ページ抜粋:
今回はフィンランドが誇る建築家、アルヴァ・アアルト(Alvar Aalto)とその妻、アイノ・アアルト(Aino Aalto)の功績などを解説していきたいと思います。
彼らは20世紀のデザインと建築に多大な影響を与えた夫妻です。
アアルト夫婦
アルヴァとアイノ・アアルトは、フィンランドの建築とデザイン界で最も尊敬される夫婦です。
彼らは共にヘルシンキ工科大学で建築を学び、1924年に結婚しました。
以降、二人は多くのプロジェクトで協力し、建築やインテリアデザイン、家具デザインにおいて数々の革新的な作品を生み出しました。
アルヴァは主に建築全般を担当し、アイノはインテリアや家具デザインに重点を置くことで、互いに補完し合いながら数々の名作を生み出しました。
アルヴァ・アアルト:革新的な建築家
アルヴァ・アアルトは、1898年にフィンランドのクオルタネで生まれました。
彼はヘルシンキ工科大学で建築を学び、1920年代から活動を開始し、彼の建築は、自然との調和を重視し、木材やガラスといった自然素材を多用することでよく知られています。
例えば、彼の代表作にはフィンランドのパイミオ・サナトリウムやフィンランディア・ホールがあります。

取り組む作業:
1. アアルト夫妻についての抜粋のうち、「彼らは20世紀のデザインと建築に多大な影響を与えた夫妻です。」から「アルヴァ・アアルトは、1898年にフィンランドのクオルタネで生まれました。」までを、末尾の語句も含めて一字一句そのまま書き写してください。
2. アアルト夫妻についての抜粋によると、アルヴァとアイノが結婚したのは何年ですか。
記録は使わなくても作業を進められます。

データ記録:
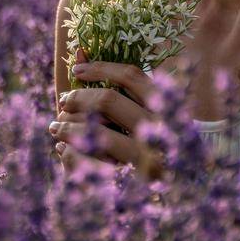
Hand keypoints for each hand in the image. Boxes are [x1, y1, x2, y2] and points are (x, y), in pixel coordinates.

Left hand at [51, 47, 166, 179]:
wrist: (184, 190)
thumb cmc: (159, 144)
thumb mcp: (148, 113)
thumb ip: (121, 86)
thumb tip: (79, 50)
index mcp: (166, 107)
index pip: (130, 76)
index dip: (100, 68)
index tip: (77, 70)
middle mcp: (160, 130)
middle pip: (108, 100)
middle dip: (78, 98)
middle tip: (63, 101)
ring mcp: (148, 159)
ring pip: (96, 132)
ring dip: (67, 126)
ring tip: (55, 127)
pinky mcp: (132, 184)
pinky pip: (90, 163)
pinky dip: (71, 153)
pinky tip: (63, 149)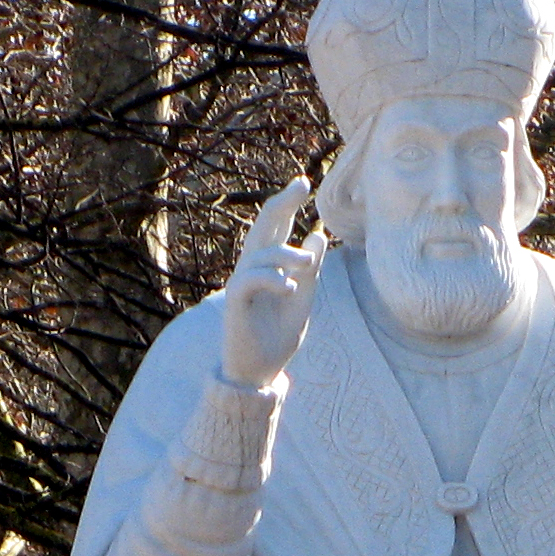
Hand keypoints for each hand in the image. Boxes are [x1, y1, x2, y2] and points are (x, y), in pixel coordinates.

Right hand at [222, 177, 325, 388]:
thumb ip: (310, 271)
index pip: (277, 229)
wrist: (261, 372)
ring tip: (307, 263)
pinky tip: (289, 288)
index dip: (288, 204)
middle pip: (263, 228)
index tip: (303, 183)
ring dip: (286, 254)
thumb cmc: (278, 338)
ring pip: (261, 253)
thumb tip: (318, 234)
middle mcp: (253, 270)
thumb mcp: (303, 300)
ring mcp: (242, 284)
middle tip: (301, 186)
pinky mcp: (235, 302)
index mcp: (270, 267)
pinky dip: (271, 279)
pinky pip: (250, 280)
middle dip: (281, 204)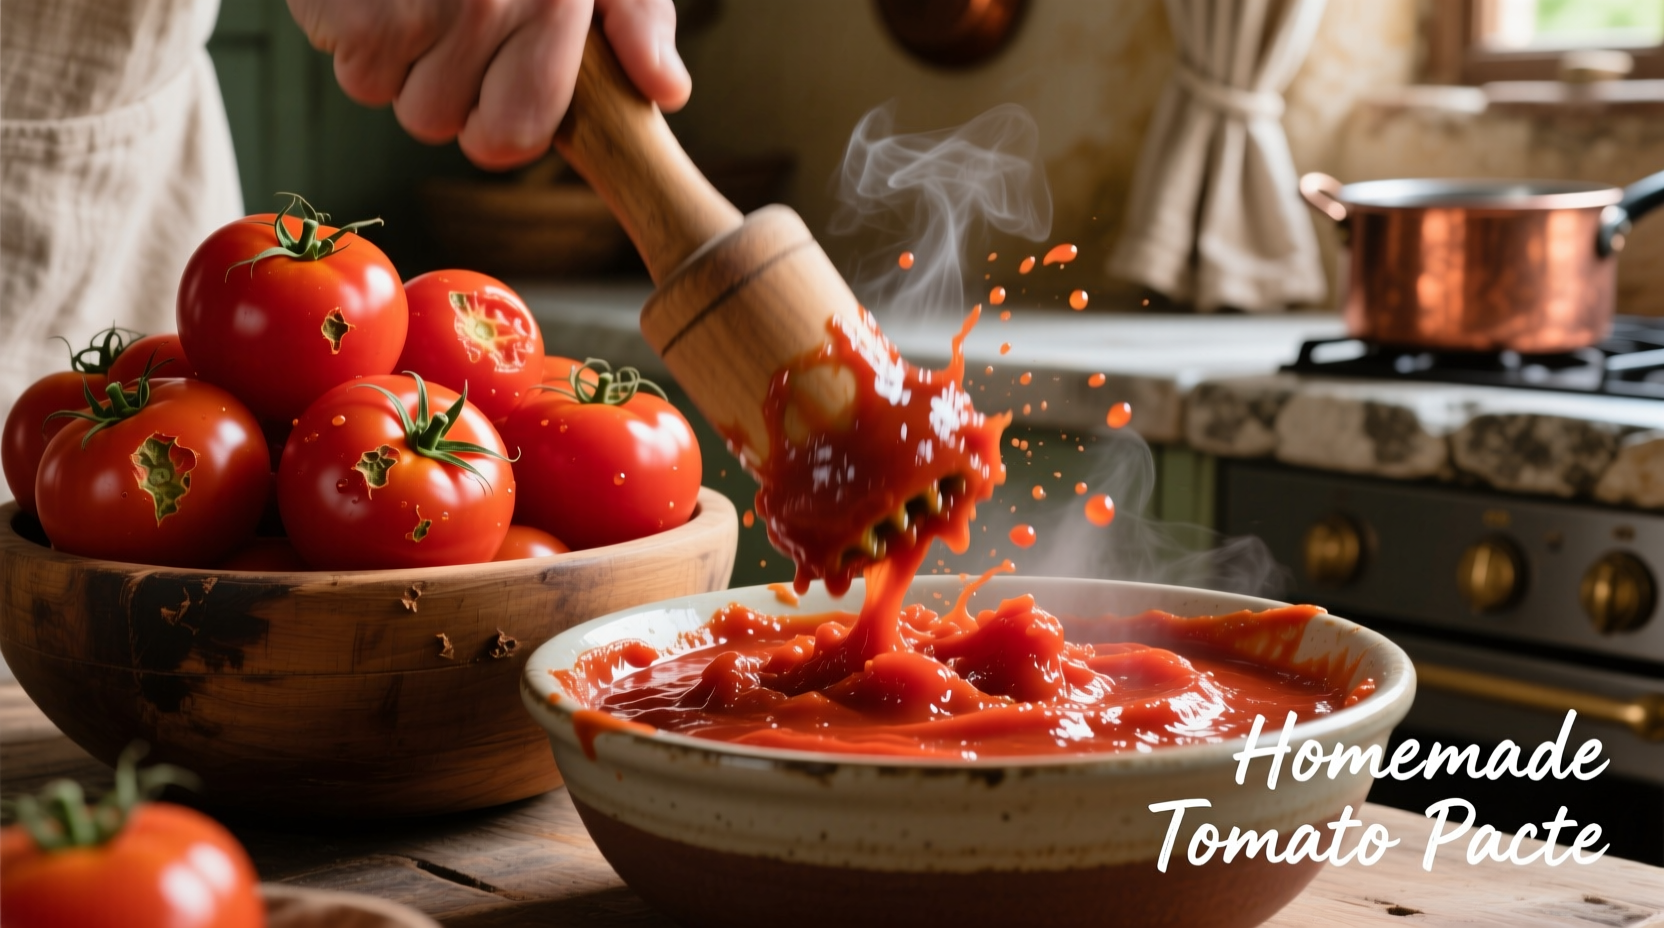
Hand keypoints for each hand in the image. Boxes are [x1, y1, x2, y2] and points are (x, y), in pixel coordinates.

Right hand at [286, 0, 690, 169]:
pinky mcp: (347, 9)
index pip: (514, 133)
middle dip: (443, 92)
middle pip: (440, 123)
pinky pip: (352, 69)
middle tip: (451, 25)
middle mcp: (481, 2)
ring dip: (400, 64)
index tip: (496, 89)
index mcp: (553, 2)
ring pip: (395, 100)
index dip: (498, 126)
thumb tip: (667, 89)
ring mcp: (410, 4)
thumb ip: (639, 19)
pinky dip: (356, 37)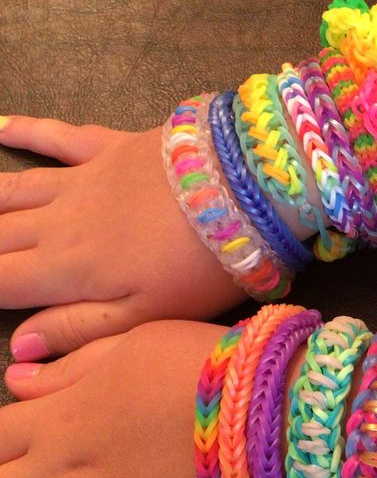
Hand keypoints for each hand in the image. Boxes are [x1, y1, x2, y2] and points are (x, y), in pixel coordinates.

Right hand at [0, 117, 244, 357]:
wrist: (252, 190)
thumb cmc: (203, 266)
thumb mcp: (147, 317)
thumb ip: (80, 330)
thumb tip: (19, 347)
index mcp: (66, 269)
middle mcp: (59, 221)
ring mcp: (83, 178)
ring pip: (12, 188)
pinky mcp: (112, 146)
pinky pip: (57, 136)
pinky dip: (25, 130)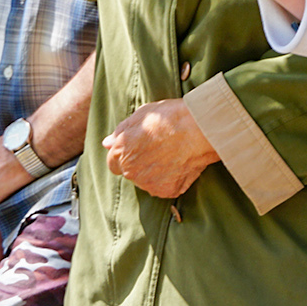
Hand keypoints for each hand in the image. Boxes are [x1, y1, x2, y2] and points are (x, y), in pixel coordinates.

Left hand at [104, 100, 221, 199]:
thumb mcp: (141, 115)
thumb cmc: (170, 117)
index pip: (113, 162)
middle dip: (140, 163)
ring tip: (172, 154)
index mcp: (120, 152)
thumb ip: (121, 131)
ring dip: (155, 172)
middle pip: (130, 172)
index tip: (138, 148)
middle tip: (159, 148)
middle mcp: (131, 171)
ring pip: (147, 181)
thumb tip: (107, 142)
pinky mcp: (167, 190)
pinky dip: (171, 179)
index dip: (125, 155)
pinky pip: (165, 187)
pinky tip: (180, 163)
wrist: (199, 130)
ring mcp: (149, 183)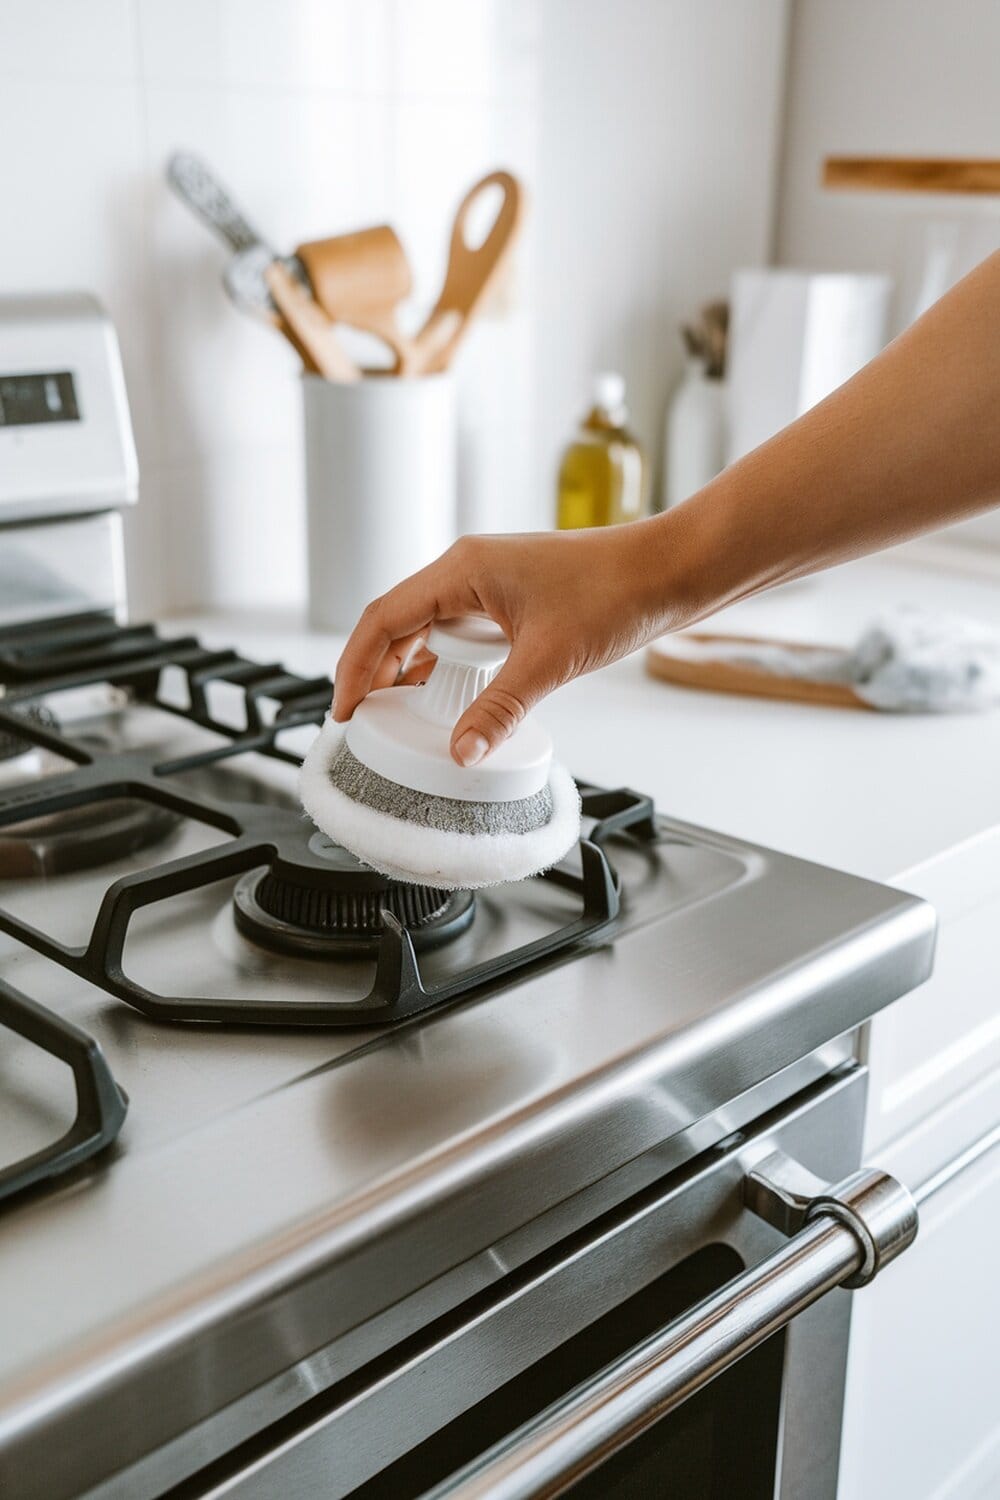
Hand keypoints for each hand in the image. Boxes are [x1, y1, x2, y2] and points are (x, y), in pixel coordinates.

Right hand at [332, 523, 683, 765]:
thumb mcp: (549, 662)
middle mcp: (470, 569)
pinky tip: (456, 697)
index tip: (346, 709)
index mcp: (464, 570)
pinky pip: (465, 631)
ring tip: (405, 715)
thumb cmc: (617, 592)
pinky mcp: (516, 598)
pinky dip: (451, 664)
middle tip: (369, 719)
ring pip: (432, 628)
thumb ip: (499, 710)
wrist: (672, 569)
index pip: (384, 618)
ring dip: (415, 669)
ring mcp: (493, 582)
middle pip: (401, 623)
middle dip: (380, 671)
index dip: (356, 666)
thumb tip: (461, 753)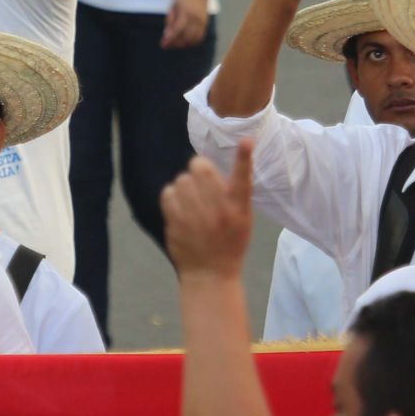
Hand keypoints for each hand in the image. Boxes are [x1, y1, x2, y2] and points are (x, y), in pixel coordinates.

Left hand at [161, 0, 210, 48]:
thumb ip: (170, 20)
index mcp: (185, 12)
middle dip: (175, 44)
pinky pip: (199, 38)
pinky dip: (192, 43)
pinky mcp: (206, 24)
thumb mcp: (173, 6)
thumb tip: (166, 35)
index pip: (177, 30)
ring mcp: (202, 22)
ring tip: (175, 44)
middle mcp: (195, 18)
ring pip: (193, 39)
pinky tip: (185, 42)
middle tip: (167, 44)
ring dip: (183, 45)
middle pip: (185, 37)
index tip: (163, 44)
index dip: (170, 39)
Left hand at [162, 140, 253, 277]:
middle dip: (198, 169)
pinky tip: (178, 207)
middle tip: (201, 180)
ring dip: (184, 185)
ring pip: (182, 179)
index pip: (243, 178)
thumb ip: (233, 194)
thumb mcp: (243, 219)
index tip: (246, 141)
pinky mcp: (176, 223)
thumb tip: (211, 168)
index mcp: (238, 208)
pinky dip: (171, 196)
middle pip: (200, 168)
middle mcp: (219, 210)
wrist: (210, 274)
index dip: (244, 157)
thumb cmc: (229, 243)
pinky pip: (167, 193)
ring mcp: (195, 216)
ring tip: (190, 199)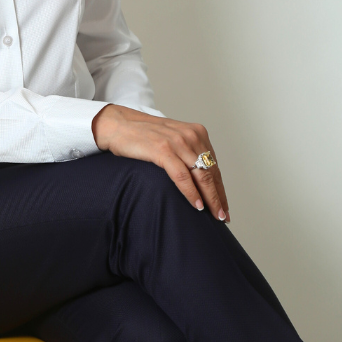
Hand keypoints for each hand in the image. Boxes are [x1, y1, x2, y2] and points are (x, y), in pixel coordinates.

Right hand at [91, 104, 229, 221]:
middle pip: (211, 172)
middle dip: (218, 197)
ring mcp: (178, 142)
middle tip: (223, 217)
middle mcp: (191, 136)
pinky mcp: (163, 149)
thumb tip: (199, 180)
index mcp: (196, 133)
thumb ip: (186, 153)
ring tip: (215, 216)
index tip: (224, 206)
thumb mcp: (171, 140)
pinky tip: (197, 205)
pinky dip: (191, 192)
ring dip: (210, 199)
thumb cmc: (142, 136)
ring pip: (201, 176)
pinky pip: (182, 176)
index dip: (220, 188)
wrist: (117, 124)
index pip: (213, 165)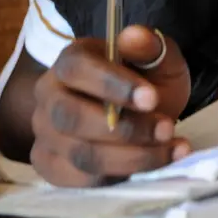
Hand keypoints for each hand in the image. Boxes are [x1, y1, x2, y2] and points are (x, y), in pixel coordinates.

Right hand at [31, 26, 191, 186]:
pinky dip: (121, 177)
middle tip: (167, 129)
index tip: (152, 99)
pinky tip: (154, 166)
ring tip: (171, 149)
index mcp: (71, 61)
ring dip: (132, 157)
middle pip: (71, 118)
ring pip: (80, 154)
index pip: (78, 69)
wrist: (140, 114)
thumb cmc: (146, 83)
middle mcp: (49, 96)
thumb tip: (134, 36)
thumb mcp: (159, 60)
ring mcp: (46, 134)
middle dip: (125, 129)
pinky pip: (80, 180)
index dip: (113, 85)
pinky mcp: (53, 166)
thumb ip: (150, 47)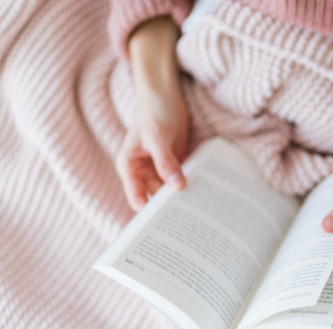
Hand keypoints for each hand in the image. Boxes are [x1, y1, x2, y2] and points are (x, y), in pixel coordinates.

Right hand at [115, 17, 188, 210]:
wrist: (165, 96)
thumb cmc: (154, 113)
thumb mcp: (158, 137)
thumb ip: (166, 162)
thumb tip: (176, 187)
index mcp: (129, 168)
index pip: (136, 199)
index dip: (148, 214)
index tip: (165, 227)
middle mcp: (142, 172)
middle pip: (154, 199)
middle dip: (168, 210)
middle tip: (188, 225)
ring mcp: (158, 170)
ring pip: (169, 192)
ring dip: (182, 199)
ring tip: (199, 214)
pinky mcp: (173, 165)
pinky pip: (180, 181)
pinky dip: (190, 187)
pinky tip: (204, 196)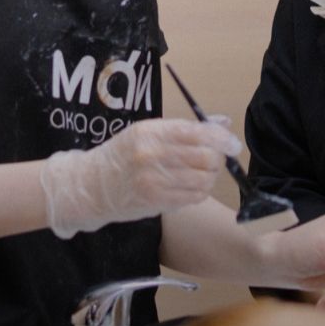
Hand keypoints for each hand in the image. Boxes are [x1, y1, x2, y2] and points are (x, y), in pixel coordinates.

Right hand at [41, 118, 240, 238]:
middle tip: (215, 160)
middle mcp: (151, 154)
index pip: (196, 132)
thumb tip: (223, 124)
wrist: (91, 186)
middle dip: (218, 159)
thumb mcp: (147, 133)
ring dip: (210, 177)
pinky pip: (193, 197)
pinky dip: (200, 192)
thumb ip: (186, 128)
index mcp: (150, 131)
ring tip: (201, 174)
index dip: (221, 139)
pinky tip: (191, 187)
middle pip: (205, 156)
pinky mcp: (155, 201)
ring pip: (203, 179)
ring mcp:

回答一覧:
1.
彼らは20世紀のデザインと建築に多大な影響を与えた夫妻です。
アアルト夫婦
アルヴァとアイノ・アアルトは、フィンランドの建築とデザイン界で最も尊敬される夫婦です。
彼らは共にヘルシンキ工科大学で建築を学び、1924年に結婚しました。
以降、二人は多くのプロジェクトで協力し、建築やインテリアデザイン、家具デザインにおいて数々の革新的な作品を生み出しました。
アルヴァは主に建築全般を担当し、アイノはインテリアや家具デザインに重点を置くことで、互いに補完し合いながら数々の名作を生み出しました。
アルヴァ・アアルト:革新的な建築家
アルヴァ・アアルトは、1898年にフィンランドのクオルタネで生まれました。

2. 二人は1924年に結婚しました。